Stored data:

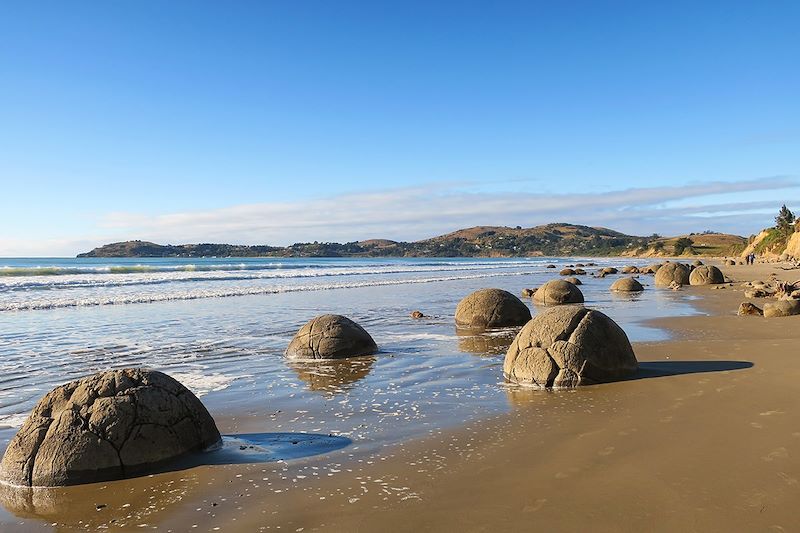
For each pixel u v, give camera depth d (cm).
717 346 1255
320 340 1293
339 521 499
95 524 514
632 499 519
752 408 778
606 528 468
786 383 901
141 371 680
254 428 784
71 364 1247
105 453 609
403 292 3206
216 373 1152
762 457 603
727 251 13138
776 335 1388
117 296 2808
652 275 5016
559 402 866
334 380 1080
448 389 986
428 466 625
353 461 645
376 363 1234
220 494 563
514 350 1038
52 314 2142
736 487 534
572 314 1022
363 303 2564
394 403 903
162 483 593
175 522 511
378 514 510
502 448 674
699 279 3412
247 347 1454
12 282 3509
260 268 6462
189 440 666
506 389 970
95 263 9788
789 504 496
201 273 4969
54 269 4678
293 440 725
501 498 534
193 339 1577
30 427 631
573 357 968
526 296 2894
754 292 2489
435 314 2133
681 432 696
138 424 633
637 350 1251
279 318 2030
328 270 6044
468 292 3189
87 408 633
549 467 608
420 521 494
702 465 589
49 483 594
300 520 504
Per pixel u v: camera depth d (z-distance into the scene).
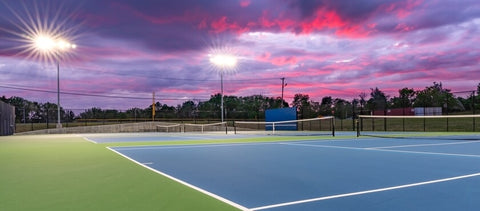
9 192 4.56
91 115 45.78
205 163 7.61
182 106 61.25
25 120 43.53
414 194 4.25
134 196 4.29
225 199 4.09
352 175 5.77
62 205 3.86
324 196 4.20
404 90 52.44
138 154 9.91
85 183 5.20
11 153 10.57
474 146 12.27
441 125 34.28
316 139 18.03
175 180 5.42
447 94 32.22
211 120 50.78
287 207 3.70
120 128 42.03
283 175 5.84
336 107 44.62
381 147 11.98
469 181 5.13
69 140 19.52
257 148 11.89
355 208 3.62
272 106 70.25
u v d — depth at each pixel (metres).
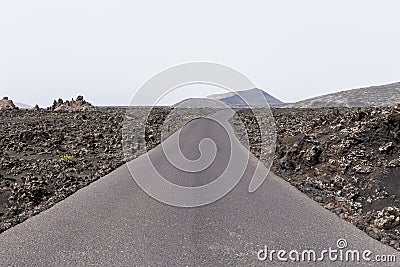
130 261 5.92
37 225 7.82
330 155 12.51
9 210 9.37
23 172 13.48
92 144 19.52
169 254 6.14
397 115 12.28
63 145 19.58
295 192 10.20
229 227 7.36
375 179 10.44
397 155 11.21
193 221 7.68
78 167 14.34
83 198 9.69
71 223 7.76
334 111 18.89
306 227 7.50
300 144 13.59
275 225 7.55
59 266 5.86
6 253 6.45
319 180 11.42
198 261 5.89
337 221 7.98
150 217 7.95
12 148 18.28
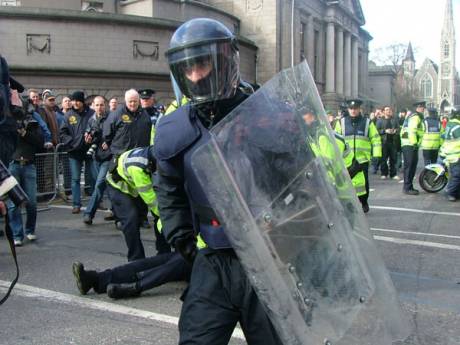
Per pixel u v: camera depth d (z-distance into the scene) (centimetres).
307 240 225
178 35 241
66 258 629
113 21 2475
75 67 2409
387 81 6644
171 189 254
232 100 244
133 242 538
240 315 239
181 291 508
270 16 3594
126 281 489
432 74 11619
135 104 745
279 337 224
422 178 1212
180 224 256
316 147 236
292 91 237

Work request - Return only the part above that opens with the line containing "216 373 1152" and closes with the line containing "275 225 7.55", exactly and with both ends, skipping the pictures.

Answer space -
216 373 1152
762 457 603
727 251 13138
776 335 1388
117 296 2808
652 275 5016
559 402 866
334 380 1080
448 389 986
428 466 625
353 461 645
376 363 1234
220 494 563
514 350 1038
52 314 2142
736 487 534
572 314 1022
363 303 2564
394 403 903
162 483 593
175 522 511
378 514 510
502 448 674
699 279 3412
247 347 1454
12 282 3509
260 268 6462
189 440 666
506 389 970
95 263 9788
789 504 496
201 273 4969
54 269 4678
293 440 725
501 498 534
193 339 1577
30 427 631
573 357 968
526 296 2894
754 292 2489
435 314 2133
681 432 696
138 424 633
637 350 1251
279 318 2030
328 270 6044
468 292 3189
87 408 633
549 467 608
420 521 494
702 465 589
49 483 594
300 520 504
Per pixel u v: camera depth d (z-distance into the scene).
9 192 4.56
91 115 45.78
205 163 7.61
182 106 61.25
25 120 43.53
414 194 4.25
134 196 4.29
225 199 4.09
352 175 5.77
62 205 3.86
324 196 4.20
404 90 52.44
138 154 9.91
85 183 5.20
11 153 10.57
474 146 12.27
441 125 34.28
316 139 18.03
175 180 5.42
447 94 32.22
211 120 50.78
287 207 3.70
120 128 42.03
283 175 5.84
336 107 44.62
381 147 11.98
469 181 5.13
69 140 19.52
257 148 11.89
355 208 3.62
272 106 70.25
u v d — depth at each pixel (metres).
130 261 5.92
37 225 7.82
330 155 12.51
9 210 9.37
23 172 13.48
92 144 19.52
169 254 6.14
397 115 12.28
63 145 19.58
295 192 10.20
229 227 7.36
375 179 10.44
397 155 11.21
193 221 7.68
78 167 14.34
83 198 9.69
71 223 7.76
334 111 18.89
306 227 7.50
300 144 13.59
275 225 7.55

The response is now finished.